Which lines of the material hold the word "табли"? Copy each one.
--- START ---
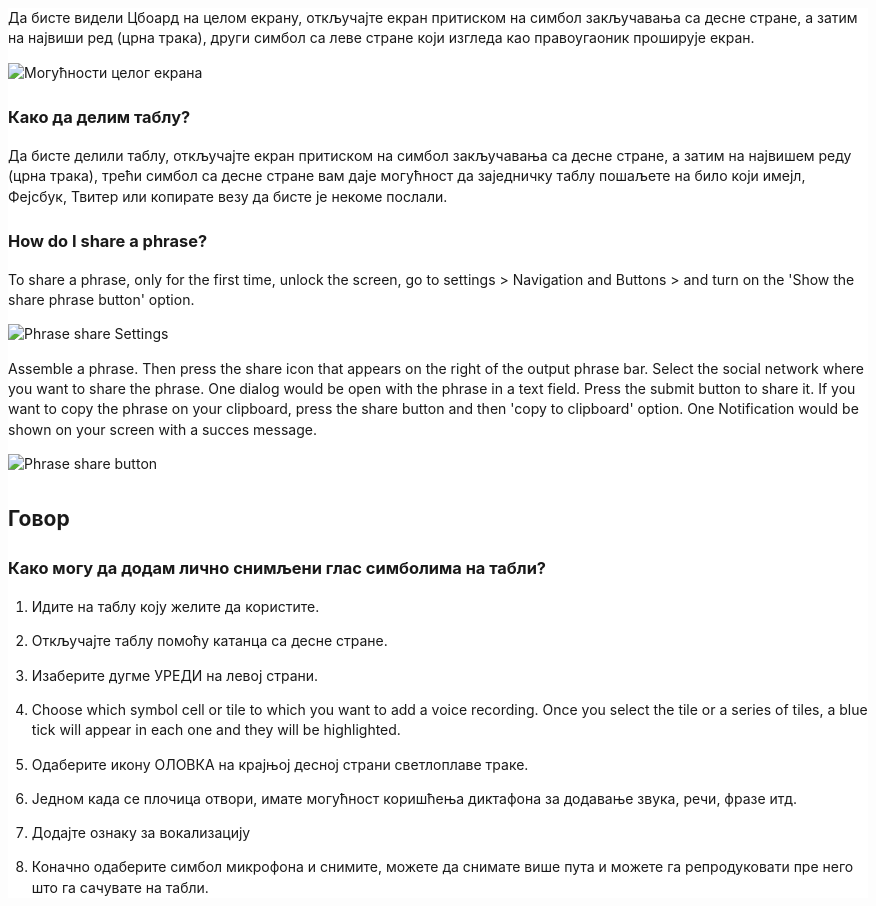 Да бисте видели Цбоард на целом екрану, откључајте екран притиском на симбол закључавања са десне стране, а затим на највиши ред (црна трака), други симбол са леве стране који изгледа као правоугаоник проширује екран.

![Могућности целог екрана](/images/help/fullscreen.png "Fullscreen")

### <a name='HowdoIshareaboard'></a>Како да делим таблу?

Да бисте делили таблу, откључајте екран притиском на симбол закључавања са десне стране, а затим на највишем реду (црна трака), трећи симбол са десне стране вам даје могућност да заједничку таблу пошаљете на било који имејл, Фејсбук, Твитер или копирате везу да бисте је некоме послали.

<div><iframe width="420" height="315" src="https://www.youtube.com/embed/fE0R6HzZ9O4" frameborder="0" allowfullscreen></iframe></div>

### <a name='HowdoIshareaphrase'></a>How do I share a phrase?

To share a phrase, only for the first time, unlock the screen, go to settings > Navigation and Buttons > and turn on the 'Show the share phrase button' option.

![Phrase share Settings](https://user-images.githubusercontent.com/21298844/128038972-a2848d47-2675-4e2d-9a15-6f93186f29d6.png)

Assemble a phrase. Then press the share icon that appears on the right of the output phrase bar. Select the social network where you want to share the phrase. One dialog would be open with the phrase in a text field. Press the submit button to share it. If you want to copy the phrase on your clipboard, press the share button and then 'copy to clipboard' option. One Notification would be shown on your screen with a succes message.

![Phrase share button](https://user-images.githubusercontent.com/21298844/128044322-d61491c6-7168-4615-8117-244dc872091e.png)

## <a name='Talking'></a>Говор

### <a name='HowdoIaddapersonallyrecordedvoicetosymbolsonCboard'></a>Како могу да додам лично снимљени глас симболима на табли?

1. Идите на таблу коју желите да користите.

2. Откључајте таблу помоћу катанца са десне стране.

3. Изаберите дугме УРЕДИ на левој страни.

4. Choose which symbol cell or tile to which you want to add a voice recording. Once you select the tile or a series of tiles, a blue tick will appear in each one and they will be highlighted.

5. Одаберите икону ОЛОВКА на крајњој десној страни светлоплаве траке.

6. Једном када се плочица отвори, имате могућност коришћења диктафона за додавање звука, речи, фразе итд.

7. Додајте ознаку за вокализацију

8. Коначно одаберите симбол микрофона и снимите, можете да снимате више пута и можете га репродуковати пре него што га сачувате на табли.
--- END ---
--- START ---
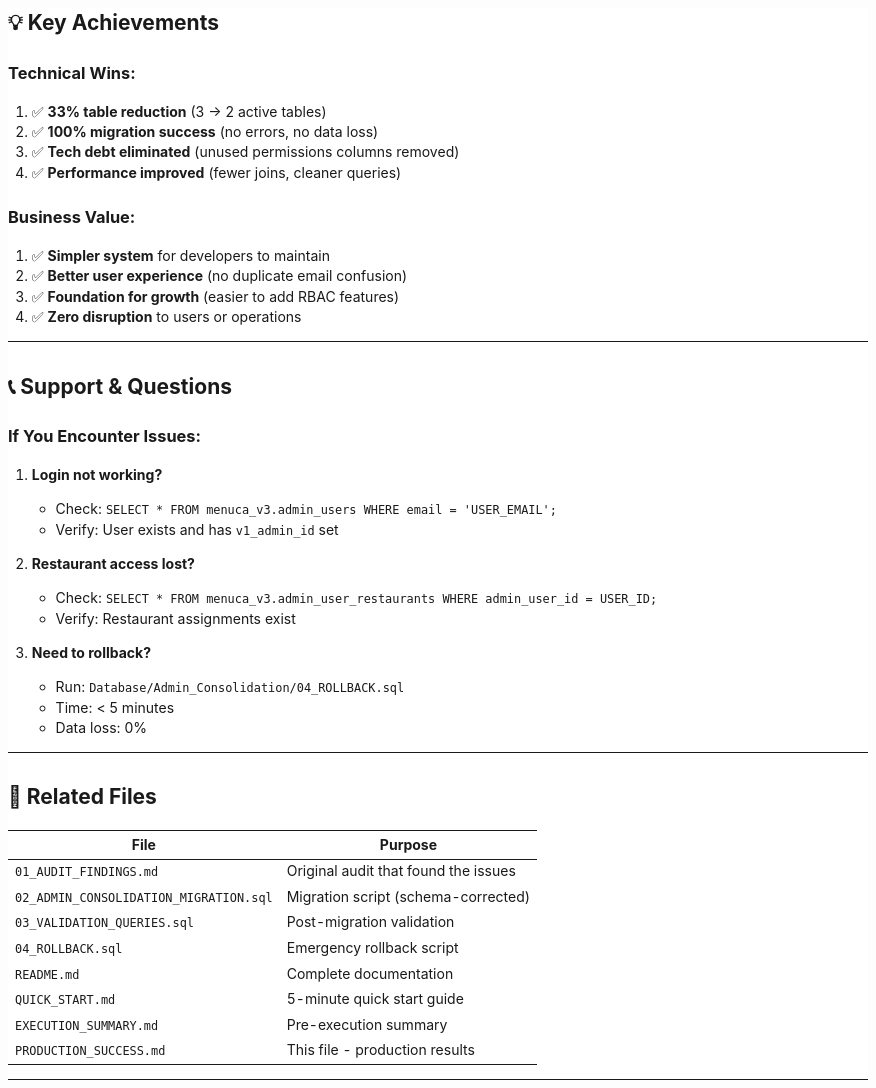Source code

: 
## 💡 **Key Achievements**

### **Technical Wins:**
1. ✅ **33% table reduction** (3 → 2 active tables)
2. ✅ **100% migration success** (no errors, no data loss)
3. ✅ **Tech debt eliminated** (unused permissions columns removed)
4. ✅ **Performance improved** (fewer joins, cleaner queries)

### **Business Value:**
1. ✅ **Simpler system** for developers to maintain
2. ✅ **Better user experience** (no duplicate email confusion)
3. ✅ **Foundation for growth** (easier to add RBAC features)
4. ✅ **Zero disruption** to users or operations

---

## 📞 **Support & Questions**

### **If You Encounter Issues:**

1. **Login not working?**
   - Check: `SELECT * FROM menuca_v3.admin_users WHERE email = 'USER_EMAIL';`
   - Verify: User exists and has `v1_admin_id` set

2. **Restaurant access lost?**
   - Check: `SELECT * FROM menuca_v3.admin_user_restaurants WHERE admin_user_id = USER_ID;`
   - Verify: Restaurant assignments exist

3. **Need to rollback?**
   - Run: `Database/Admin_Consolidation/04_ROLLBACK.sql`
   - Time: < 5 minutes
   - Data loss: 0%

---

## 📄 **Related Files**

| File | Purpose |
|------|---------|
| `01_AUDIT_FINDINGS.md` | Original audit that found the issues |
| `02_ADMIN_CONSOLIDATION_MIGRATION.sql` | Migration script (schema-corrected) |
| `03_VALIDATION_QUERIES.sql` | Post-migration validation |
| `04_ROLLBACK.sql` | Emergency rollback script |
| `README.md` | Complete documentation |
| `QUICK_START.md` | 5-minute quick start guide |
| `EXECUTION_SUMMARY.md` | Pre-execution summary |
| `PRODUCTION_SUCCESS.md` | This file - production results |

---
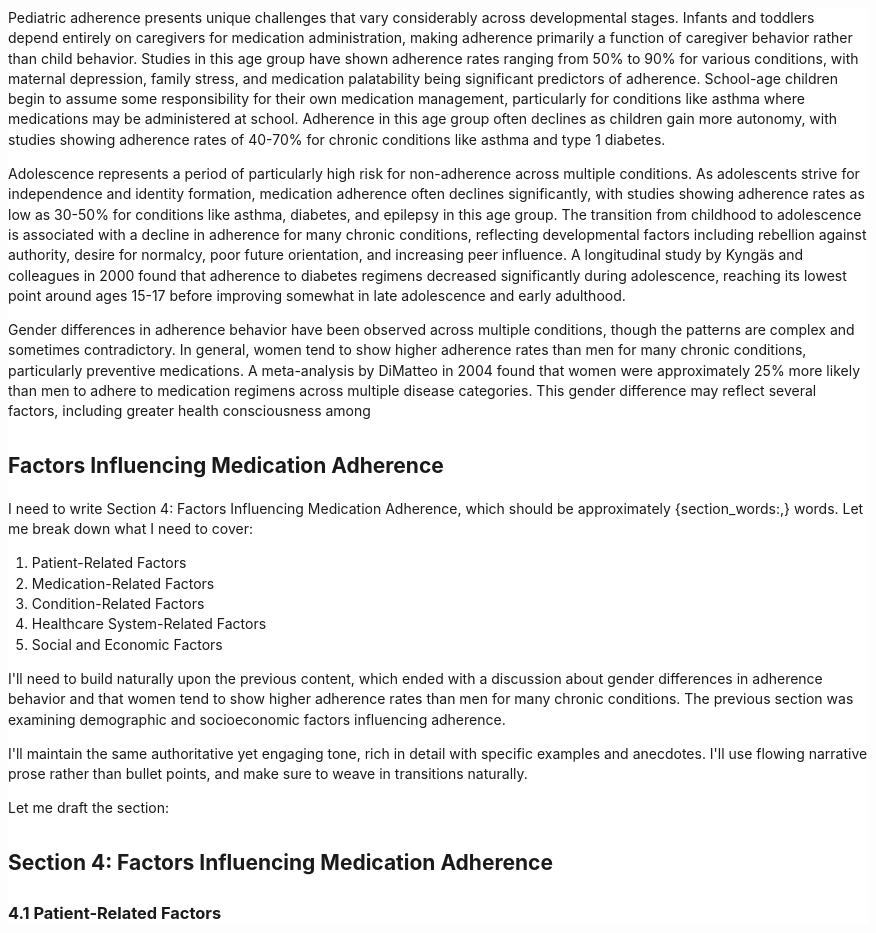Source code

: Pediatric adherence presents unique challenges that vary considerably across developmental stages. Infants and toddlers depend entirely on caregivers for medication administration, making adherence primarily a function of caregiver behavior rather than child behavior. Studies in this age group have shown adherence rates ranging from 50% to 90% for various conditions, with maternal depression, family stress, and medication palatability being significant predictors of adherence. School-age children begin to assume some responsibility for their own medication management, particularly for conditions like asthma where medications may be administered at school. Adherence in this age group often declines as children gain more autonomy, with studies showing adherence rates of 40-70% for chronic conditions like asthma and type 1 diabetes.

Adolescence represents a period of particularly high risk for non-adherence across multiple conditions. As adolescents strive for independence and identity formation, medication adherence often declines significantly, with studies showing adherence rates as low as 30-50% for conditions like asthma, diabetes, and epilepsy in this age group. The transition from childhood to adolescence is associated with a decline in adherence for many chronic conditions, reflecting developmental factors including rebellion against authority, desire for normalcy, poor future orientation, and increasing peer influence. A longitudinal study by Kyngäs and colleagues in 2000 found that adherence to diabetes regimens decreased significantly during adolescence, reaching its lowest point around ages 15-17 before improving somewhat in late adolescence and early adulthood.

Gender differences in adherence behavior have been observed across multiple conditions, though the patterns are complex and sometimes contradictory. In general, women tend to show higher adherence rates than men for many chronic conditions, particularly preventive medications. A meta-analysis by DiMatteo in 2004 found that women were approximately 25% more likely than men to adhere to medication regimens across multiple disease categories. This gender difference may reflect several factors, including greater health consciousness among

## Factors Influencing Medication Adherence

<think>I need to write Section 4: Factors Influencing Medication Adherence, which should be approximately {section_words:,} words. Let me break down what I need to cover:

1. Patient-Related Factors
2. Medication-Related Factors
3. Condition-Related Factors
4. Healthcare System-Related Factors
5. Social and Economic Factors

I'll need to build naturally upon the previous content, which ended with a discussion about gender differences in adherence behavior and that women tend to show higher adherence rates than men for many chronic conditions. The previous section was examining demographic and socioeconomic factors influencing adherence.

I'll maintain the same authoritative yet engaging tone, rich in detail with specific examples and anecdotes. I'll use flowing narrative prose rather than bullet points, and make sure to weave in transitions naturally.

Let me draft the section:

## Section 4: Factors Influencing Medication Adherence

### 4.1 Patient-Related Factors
--- END ---
— Response box —
### <a name='HowdoIaddapersonallyrecordedvoicetosymbolsonCboard'></a>Како могу да додам лично снимљени глас симболима на табли?
8. Коначно одаберите симбол микрофона и снимите, можете да снимате више пута и можете га репродуковати пре него што га сачувате на табли.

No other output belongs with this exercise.